*ACTION ITEM*: Print every record exactly.

:::::

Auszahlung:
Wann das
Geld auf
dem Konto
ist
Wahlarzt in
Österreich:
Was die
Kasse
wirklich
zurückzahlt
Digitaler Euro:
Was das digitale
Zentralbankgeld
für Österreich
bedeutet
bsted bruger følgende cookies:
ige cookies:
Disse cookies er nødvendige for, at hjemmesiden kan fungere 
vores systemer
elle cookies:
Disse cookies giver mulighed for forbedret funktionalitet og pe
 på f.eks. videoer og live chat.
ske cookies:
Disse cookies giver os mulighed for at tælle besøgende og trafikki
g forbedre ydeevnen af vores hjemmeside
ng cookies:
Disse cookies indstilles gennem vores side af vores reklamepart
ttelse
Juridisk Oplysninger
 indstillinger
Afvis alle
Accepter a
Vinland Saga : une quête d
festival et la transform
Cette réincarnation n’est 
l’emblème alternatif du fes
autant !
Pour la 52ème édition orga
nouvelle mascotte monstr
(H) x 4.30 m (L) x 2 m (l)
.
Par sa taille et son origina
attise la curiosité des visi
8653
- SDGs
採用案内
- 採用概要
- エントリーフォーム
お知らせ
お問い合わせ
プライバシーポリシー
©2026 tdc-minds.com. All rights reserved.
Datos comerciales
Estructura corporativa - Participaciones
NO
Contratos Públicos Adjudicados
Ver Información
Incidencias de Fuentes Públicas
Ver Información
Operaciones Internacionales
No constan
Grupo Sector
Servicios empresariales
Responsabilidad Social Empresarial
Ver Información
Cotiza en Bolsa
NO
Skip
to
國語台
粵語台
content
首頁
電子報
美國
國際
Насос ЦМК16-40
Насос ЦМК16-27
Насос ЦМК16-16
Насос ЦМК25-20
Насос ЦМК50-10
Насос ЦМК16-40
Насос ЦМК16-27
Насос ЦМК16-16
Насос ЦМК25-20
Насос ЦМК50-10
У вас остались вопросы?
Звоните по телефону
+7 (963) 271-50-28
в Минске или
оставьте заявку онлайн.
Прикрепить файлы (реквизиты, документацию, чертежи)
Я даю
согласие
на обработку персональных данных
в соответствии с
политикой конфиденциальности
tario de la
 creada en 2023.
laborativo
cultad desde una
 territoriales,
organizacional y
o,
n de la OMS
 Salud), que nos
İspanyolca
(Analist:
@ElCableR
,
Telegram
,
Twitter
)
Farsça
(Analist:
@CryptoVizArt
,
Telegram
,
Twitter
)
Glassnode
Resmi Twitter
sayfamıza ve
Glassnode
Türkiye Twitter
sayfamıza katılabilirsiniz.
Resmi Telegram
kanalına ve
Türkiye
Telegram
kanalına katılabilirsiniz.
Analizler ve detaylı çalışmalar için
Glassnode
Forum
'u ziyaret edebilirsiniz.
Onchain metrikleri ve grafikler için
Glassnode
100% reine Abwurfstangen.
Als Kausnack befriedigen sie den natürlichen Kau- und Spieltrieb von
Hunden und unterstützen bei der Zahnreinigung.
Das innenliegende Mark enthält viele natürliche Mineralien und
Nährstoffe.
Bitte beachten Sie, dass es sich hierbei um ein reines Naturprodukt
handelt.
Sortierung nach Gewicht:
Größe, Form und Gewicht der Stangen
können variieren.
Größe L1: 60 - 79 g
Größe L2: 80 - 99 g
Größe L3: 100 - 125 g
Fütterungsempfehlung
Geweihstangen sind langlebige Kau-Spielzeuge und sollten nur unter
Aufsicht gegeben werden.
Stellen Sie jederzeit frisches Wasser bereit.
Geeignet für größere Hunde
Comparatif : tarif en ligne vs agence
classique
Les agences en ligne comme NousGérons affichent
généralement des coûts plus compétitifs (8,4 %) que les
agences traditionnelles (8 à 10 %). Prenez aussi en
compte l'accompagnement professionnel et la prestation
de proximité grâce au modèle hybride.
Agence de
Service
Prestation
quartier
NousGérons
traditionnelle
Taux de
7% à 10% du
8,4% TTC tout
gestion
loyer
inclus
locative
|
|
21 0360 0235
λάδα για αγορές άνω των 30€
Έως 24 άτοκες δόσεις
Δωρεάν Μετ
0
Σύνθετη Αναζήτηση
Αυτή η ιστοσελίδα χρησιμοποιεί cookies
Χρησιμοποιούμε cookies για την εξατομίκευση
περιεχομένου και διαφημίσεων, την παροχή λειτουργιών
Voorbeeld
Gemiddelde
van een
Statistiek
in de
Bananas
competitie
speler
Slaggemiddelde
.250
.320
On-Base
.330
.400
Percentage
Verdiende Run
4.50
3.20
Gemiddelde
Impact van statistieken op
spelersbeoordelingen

:::::

*COMPLETED EXERCISE*:
Auszahlung:
Wann das
Geld auf
dem Konto
ist
Wahlarzt in
Österreich:
Was die
Kasse
wirklich
zurückzahlt
Digitaler Euro:
Was das digitale
Zentralbankgeld
für Österreich
bedeutet
bsted bruger følgende cookies:
ige cookies:
Disse cookies er nødvendige for, at hjemmesiden kan fungere 
vores systemer
elle cookies:
Disse cookies giver mulighed for forbedret funktionalitet og pe
 på f.eks. videoer og live chat.
ske cookies:
Disse cookies giver os mulighed for at tælle besøgende og trafikki
g forbedre ydeevnen af vores hjemmeside
ng cookies:
Disse cookies indstilles gennem vores side af vores reklamepart
ttelse
Juridisk Oplysninger
 indstillinger
Afvis alle
Accepter a
Vinland Saga : une quête d
festival et la transform
Cette réincarnation n’est 
l’emblème alternatif du fes
autant !
Pour la 52ème édition orga
nouvelle mascotte monstr
(H) x 4.30 m (L) x 2 m (l)
.
Par sa taille et son origina
attise la curiosité des visi
8653
- SDGs
採用案内
- 採用概要
- エントリーフォーム
お知らせ
お問い合わせ
プライバシーポリシー
©2026 tdc-minds.com. All rights reserved.
Datos comerciales
Estructura corporativa - Participaciones
NO
Contratos Públicos Adjudicados
Ver Información
Incidencias de Fuentes Públicas
Ver Información
Operaciones Internacionales
No constan
Grupo Sector
Servicios empresariales
Responsabilidad Social Empresarial
Ver Información
Cotiza en Bolsa
NO
Skip
to
國語台
粵語台
content
首頁
電子報
美國
國際
Насос ЦМК16-40
Насос ЦМК16-27
Насос ЦМК16-16
Насос ЦМК25-20
Насос ЦМК50-10
Насос ЦМК16-40
Насос ЦМК16-27
Насос ЦМК16-16
Насос ЦМК25-20
Насос ЦМК50-10
У вас остались вопросы?
Звоните по телефону
+7 (963) 271-50-28
в Минске или
оставьте заявку онлайн.
Прикрепить файлы (реквизиты, документацию, чертежи)
Я даю
согласие
на обработку персональных данных
в соответствии с
политикой конфиденциальности
tario de la
 creada en 2023.
laborativo
cultad desde una
 territoriales,
organizacional y
o,
n de la OMS
 Salud), que nos
İspanyolca
(Analist:
@ElCableR
,
Telegram
,
Twitter
)
Farsça
(Analist:
@CryptoVizArt
,
Telegram
,
Twitter
)
Glassnode
Resmi Twitter
sayfamıza ve
Glassnode
Türkiye Twitter
sayfamıza katılabilirsiniz.
Resmi Telegram
kanalına ve
Türkiye
Telegram
kanalına katılabilirsiniz.
Analizler ve detaylı çalışmalar için
Glassnode
Forum
'u ziyaret edebilirsiniz.
Onchain metrikleri ve grafikler için
Glassnode
100% reine Abwurfstangen.
Als Kausnack befriedigen sie den natürlichen Kau- und Spieltrieb von
Hunden und unterstützen bei der Zahnreinigung.
Das innenliegende Mark enthält viele natürliche Mineralien und
Nährstoffe.
Bitte beachten Sie, dass es sich hierbei um ein reines Naturprodukt
handelt.
Sortierung nach Gewicht:
Größe, Form und Gewicht der Stangen
können variieren.
Größe L1: 60 - 79 g
Größe L2: 80 - 99 g
Größe L3: 100 - 125 g
Fütterungsempfehlung
Geweihstangen sind langlebige Kau-Spielzeuge und sollten nur unter
Aufsicht gegeben werden.
Stellen Sie jederzeit frisches Wasser bereit.
Geeignet für größere Hunde
Comparatif : tarif en ligne vs agence
classique
Les agences en ligne comme NousGérons affichent
généralement des coûts plus compétitifs (8,4 %) que les
agences traditionnelles (8 à 10 %). Prenez aussi en
compte l'accompagnement professionnel et la prestation
de proximité grâce au modèle hybride.
Agence de
Service
Prestation
quartier
NousGérons
traditionnelle
Taux de
7% à 10% du
8,4% TTC tout
gestion
loyer
inclus
locative
|
|
21 0360 0235
λάδα για αγορές άνω των 30€
Έως 24 άτοκες δόσεις
Δωρεάν Μετ
0
Σύνθετη Αναζήτηση
Αυτή η ιστοσελίδα χρησιμοποιεί cookies
Χρησιμοποιούμε cookies για την εξατομίκευση
περιεχομένου και διαφημίσεων, την παροχή λειτουργιών
Voorbeeld
Gemiddelde
van een
Statistiek
in de
Bananas
competitie
speler
Slaggemiddelde
.250
.320
On-Base
.330
.400
Percentage
Verdiende Run
4.50
3.20
Gemiddelde
Impact van statistieken op
spelersbeoordelingen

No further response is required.